VILLA ZEGNA, WORN BY LIGHT

 

    original images and video courtesy ©Zegna


Dubai offered Alessandro Sartori a landscape demanding a singular form of attention. Inside the Opera House, reimagined as Villa Zegna, the Spring/Summer 2026 collection breathed in measured proximity to the heat, the air, and the desert sand. The setting dictated the rhythm of the cloth, framing a wardrobe calibrated for the honesty of exposure and the grace of movement. 

Sartori’s narrative began with fabric intelligence. There is a profound ethics in the way these materials behave. Linen, poplin, and silk suits appeared as though washed into softened stripes, their surfaces already yielding to the body’s heat. Silk tailoring reached a ghostly lightness, suits weighing a mere three hundred grams, articulating a value system where portability becomes a spiritual asset. The construction remained precise, achieving an ease born of balance and structural harmony. 

Leather entered this sanctuary in a transformed register. Washed and softened until it reached absolute pliancy, it moved as a mirror to the body, a second skin responsive to the smallest gesture. Knit leathers, sanded hemp twills, and rustic hand-spun silks expanded a tactile vocabulary grounded in material behaviour and the truth of the surface. This is the Zegna strength: innovation expressed through stillness. 

The palette remained faithful to the house’s Italian nomenclature, a mineral base warmed by the earth.
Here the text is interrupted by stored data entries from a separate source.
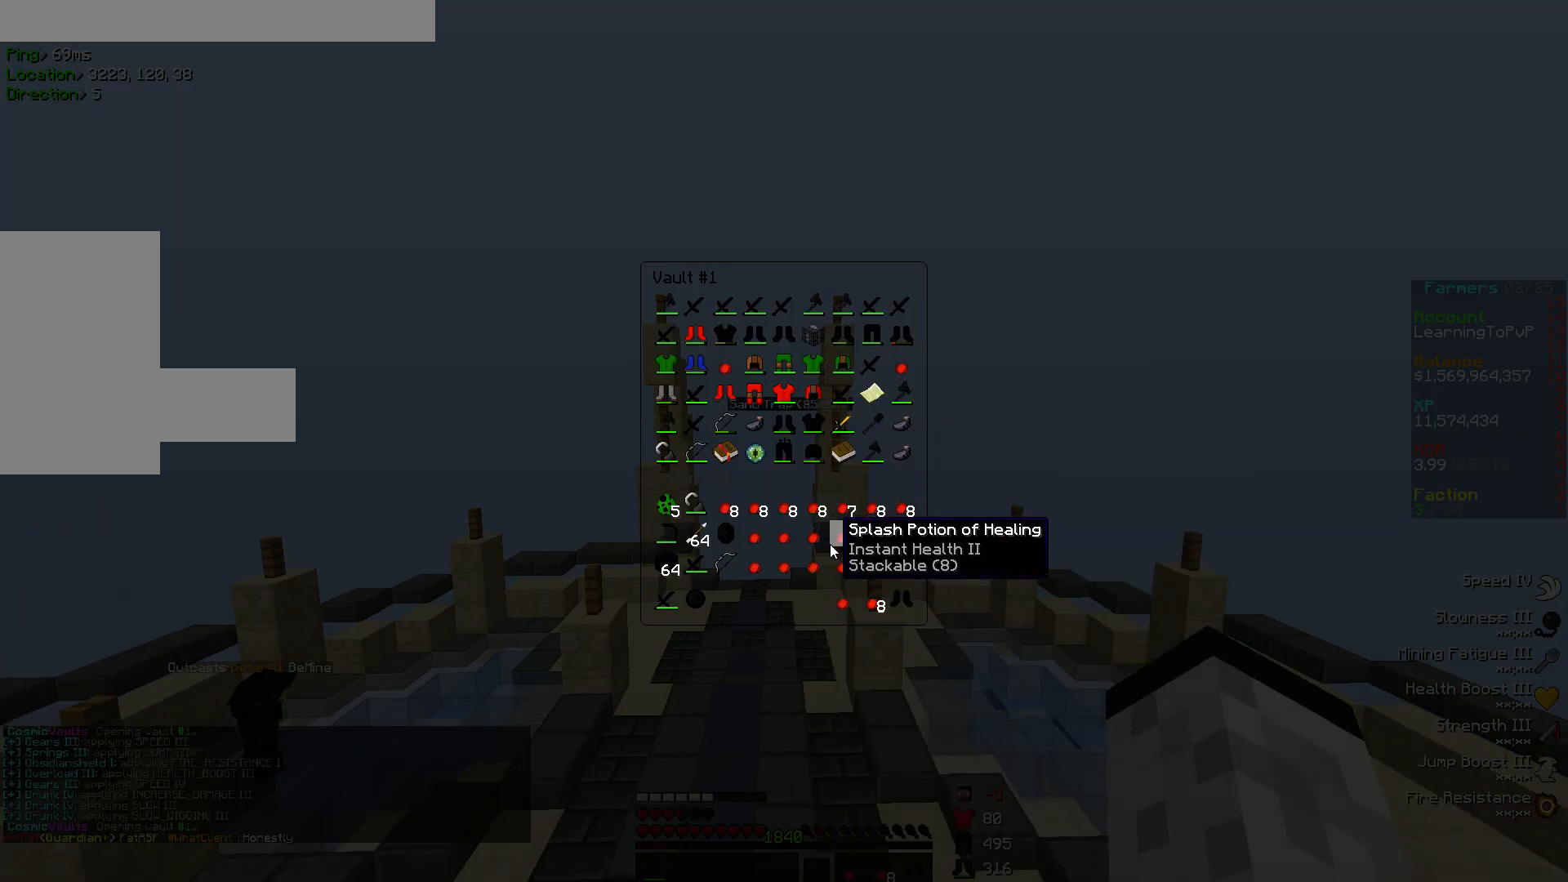
{"keys": [], "mouse": [], "events": []}
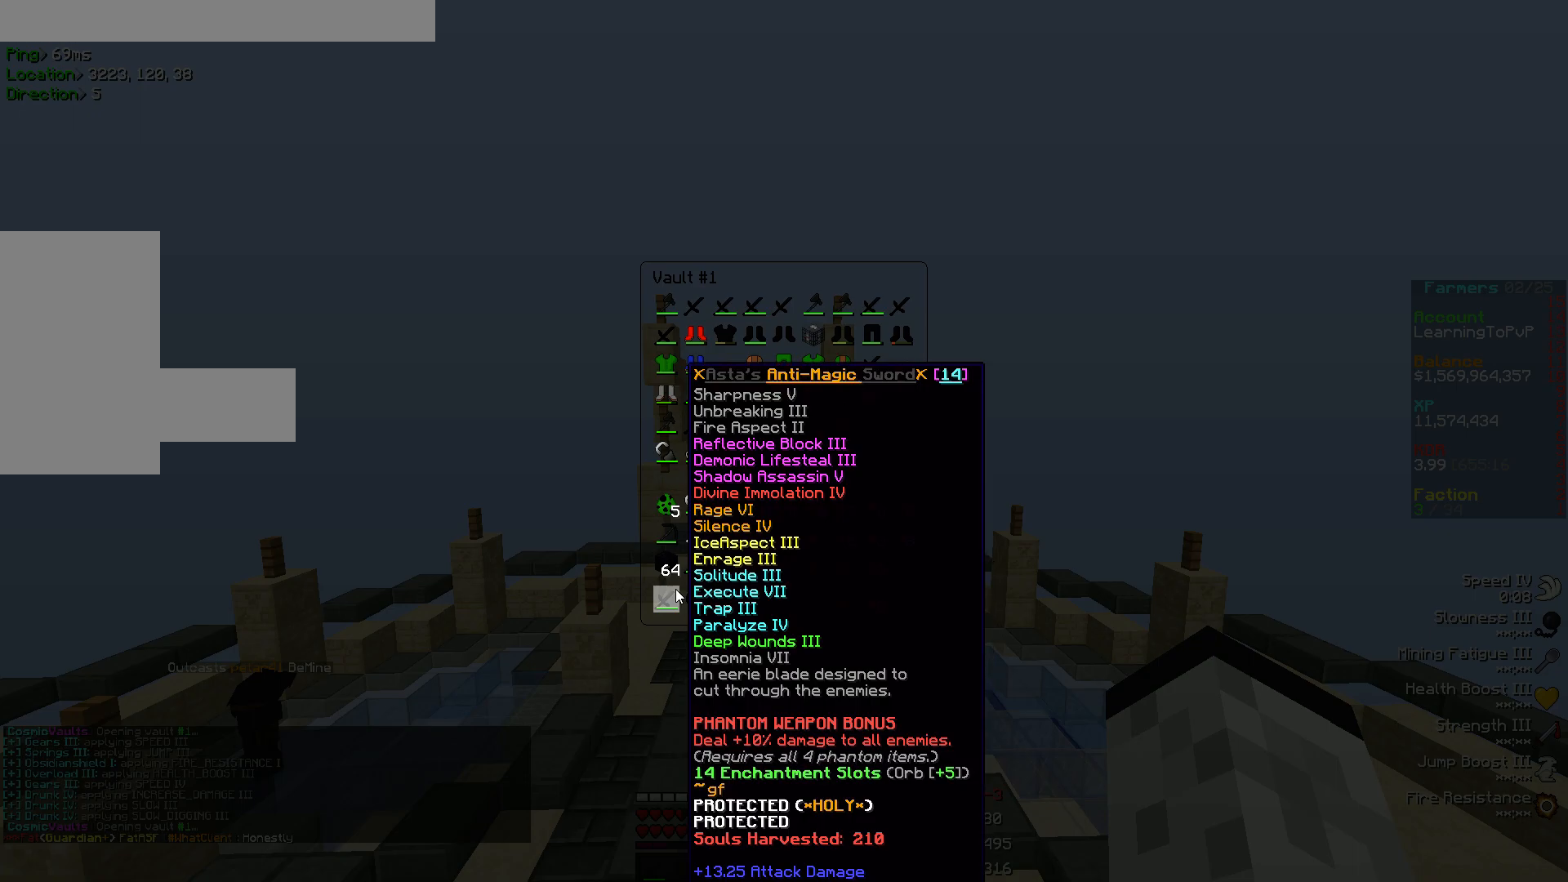
{"keys": [], "mouse": [], "events": []}
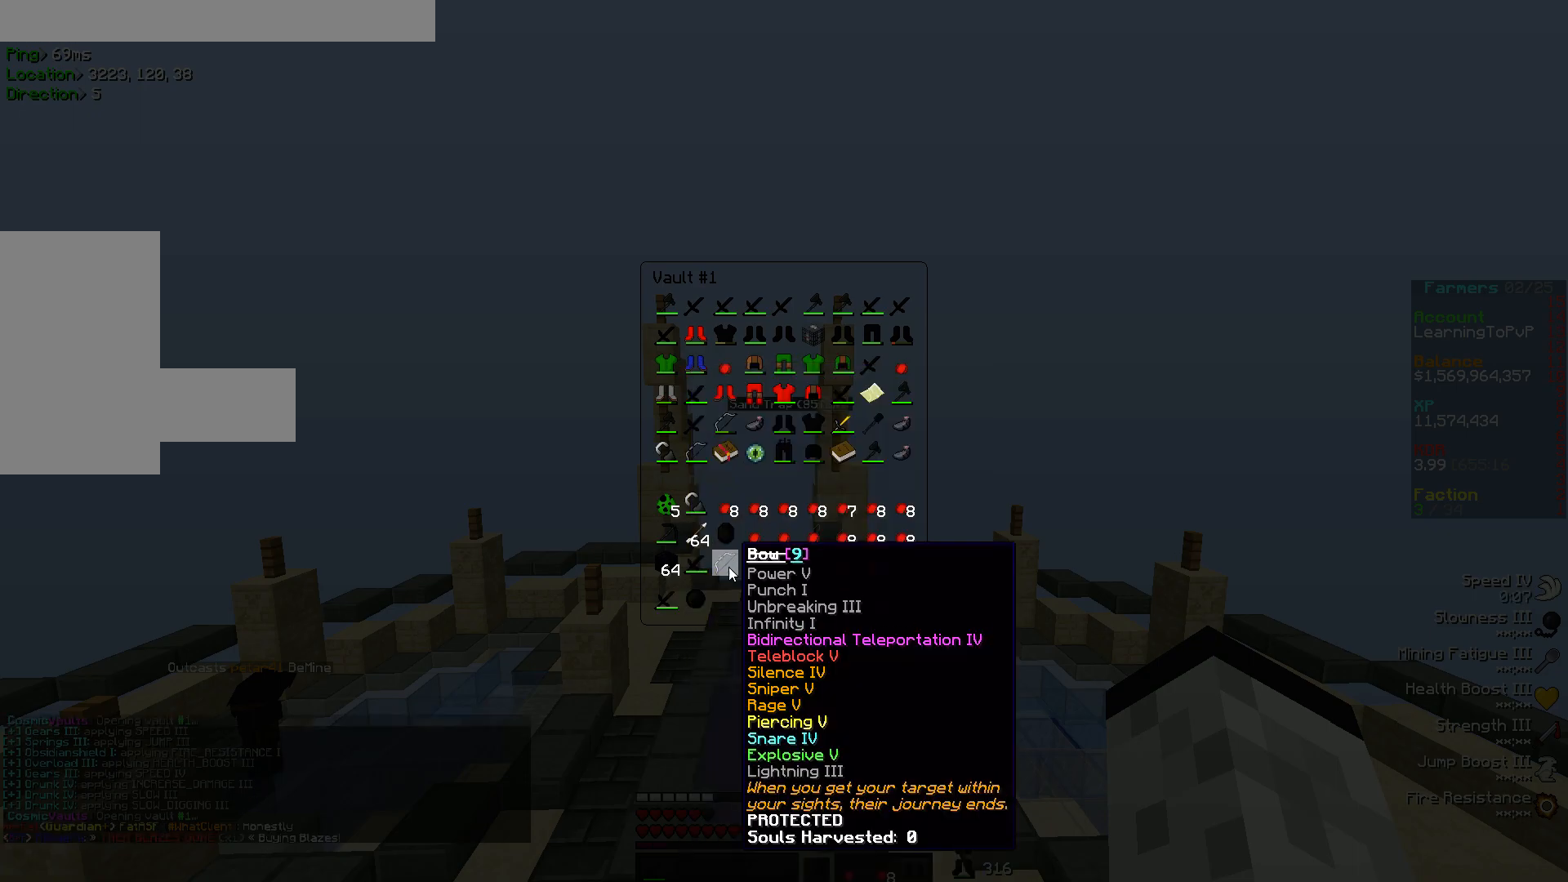
{"keys": [], "mouse": [], "events": []}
Bianco Oasi, mastice, and burro di montagna established a quiet foundation, while deeper tones of fumo and barolo anchored the collection, providing a necessary weight to garments designed for weightlessness. Greens and cognacs appeared as tonal pulses, shaped by their own saturation. 

The silhouettes expressed a generosity held in check by control. Jackets adopted the unhurried weight of shirts; double-layered Nehru collars introduced a vertical structure that felt like a quiet correction of the posture. Deconstructed blazers fastened low, and tailored shorts paired with summer coats responded directly to the climate. The Il Conte jacket returned with boxier proportions, aligned with fluid trousers that seemed to ignore gravity altogether. 

Accessories, soft moccasins folding around the foot, and capacious bags. reinforced this logic of mobility. Each element supported Sartori’s exploration of a life built through repetition and material refinement. 

The collection felt like an evolution shaped by craft and climate. It was the evidence of use, the evidence of environment, and the beauty of a wardrobe that had finally learned how to breathe.